There are various theories concerning the causes of the Viking invasions. For people living along the coast, it would seem natural to seek new land by the sea. Another reason was that during this period England, Wales and Ireland, which were divided into many different warring kingdoms, were in internal disarray, and became easy prey. The Franks, however, had well-defended coasts, and heavily fortified ports and harbours. Pure thirst for adventure may also have been a factor. A reason for the raids is believed by some to be over-population caused by technological advances, such as the use of iron. Although another cause could well have been pressure caused by the Frankish expansion to the south of Scandinavia, and their subsequent attacks upon the Viking peoples. Another possibly-contributing factor is that Harald I of Norway, ("Harald Fairhair") had united Norway around this time, and the bulk of the Vikings were displaced warriors who had been driven out of his kingdom, and who had nowhere to go. Consequently, these Vikings became raiders, in search of subsistence and bases to launch counter-raids against Harald. One theory that has been suggested is that the Vikings would plant crops after the winter, and go raiding as soon as the ice melted on the sea, then returned home with their loot, in time to harvest the crops. They became wandering raiders and mercenaries, like their Celtic cousins.
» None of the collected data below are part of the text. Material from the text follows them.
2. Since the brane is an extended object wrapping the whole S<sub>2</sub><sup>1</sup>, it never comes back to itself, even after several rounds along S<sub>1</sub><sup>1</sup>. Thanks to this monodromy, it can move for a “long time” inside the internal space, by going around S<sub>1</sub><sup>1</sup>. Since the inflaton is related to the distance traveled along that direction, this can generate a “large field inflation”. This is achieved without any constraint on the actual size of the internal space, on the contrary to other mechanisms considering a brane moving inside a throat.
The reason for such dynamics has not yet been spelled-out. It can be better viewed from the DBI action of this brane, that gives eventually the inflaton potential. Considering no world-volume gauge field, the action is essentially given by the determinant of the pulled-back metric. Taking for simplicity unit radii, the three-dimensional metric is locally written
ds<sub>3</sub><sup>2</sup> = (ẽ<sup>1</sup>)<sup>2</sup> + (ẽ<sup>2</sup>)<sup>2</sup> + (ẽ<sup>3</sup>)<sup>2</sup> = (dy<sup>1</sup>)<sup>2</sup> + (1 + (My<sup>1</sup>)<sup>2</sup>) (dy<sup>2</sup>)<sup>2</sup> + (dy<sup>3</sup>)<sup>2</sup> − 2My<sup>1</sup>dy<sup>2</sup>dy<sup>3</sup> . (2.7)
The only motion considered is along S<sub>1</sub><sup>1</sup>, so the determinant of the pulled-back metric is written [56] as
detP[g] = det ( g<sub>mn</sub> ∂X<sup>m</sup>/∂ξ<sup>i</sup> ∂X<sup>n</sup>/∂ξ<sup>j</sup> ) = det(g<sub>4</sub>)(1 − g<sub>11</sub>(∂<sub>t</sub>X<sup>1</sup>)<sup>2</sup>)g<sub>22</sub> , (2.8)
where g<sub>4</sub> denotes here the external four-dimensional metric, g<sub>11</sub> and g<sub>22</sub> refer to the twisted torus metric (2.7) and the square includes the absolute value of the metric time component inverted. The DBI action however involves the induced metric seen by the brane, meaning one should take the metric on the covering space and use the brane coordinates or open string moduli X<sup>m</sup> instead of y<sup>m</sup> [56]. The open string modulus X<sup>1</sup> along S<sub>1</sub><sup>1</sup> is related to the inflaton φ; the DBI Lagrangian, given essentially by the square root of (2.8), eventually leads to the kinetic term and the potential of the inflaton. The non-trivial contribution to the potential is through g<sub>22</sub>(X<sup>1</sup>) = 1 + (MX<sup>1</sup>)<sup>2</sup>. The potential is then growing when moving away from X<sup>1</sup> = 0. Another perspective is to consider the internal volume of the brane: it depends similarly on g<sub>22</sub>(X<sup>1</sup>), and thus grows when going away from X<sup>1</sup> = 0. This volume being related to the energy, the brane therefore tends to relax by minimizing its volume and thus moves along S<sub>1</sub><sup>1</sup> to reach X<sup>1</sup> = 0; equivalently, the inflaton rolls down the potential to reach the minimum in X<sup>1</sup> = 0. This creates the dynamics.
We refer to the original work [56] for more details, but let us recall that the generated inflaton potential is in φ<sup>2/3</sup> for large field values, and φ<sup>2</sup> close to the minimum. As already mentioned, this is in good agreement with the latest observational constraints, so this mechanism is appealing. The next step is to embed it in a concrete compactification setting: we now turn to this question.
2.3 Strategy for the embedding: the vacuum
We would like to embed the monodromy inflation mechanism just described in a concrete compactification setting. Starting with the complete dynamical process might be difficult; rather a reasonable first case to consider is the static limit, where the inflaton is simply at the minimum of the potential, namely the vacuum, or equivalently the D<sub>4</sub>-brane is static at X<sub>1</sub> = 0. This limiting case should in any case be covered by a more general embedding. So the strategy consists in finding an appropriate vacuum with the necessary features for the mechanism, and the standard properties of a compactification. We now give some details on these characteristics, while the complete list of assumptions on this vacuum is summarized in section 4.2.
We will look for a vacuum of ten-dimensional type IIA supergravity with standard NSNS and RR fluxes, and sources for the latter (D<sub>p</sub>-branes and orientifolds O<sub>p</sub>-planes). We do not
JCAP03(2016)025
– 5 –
One important center of trade was at Hedeby. Close to the border with the Franks, it was effectively a crossroads between the cultures, until its eventual destruction by the Norwegians in an internecine dispute around the year 1050. York was the center of the kingdom of Jorvik from 866, and discoveries there show that Scandinavian trade connections in the 10th century reached beyond Byzantium (e.g. a silk cap, a counterfeit of a coin from Samarkand and a cowry shell from the Red Sea or the Persian Gulf), although they could be Byzantine imports, and there is no reason to assume that the Varangians themselves traveled significantly beyond Byzantium and the Caspian Sea.

British Isles

England

According to the Anglo-Saxon Chronicles, after Lindisfarne was raided in 793, Vikings continued on small-scale raids across England. Viking raiders struck England in 793 and raided a Christian monastery that held Saint Cuthbert’s relics.

The raiders killed the monks and captured the valuables. This raid was called the beginning of the “Viking Age of Invasion”, made possible by the Viking longship. There was great violence during the last decade of the 8th century on England’s northern and western shores. While the initial raiding groups were small, it is believed that a great amount of planning was involved. During the winter between 840 and 841, the Norwegians raided during the winter instead of the usual summer. They waited on an island off Ireland. In 865 a large army of Danish Vikings, supposedly led by Ivar, Halfdan and Guthrum arrived in East Anglia. They proceeded to cross England into Northumbria and captured York (Jorvik), where some settled as farmers. Most of the English kingdoms, being in turmoil, could not stand against the Vikings, but Alfred of Wessex managed to keep the Vikings out of his country. Alfred and his successors continued to drive back the Viking frontier and take York. A new wave of Norwegian Vikings appeared in England in 947 when Erik Bloodaxe captured York. The Viking presence continued through the reign of the Danish king Canute the Great (1016-1035), after which a series of inheritance arguments weakened the family reign. The Viking presence dwindled until 1066, when the Norwegians lost their final battle with the English. See also Danelaw.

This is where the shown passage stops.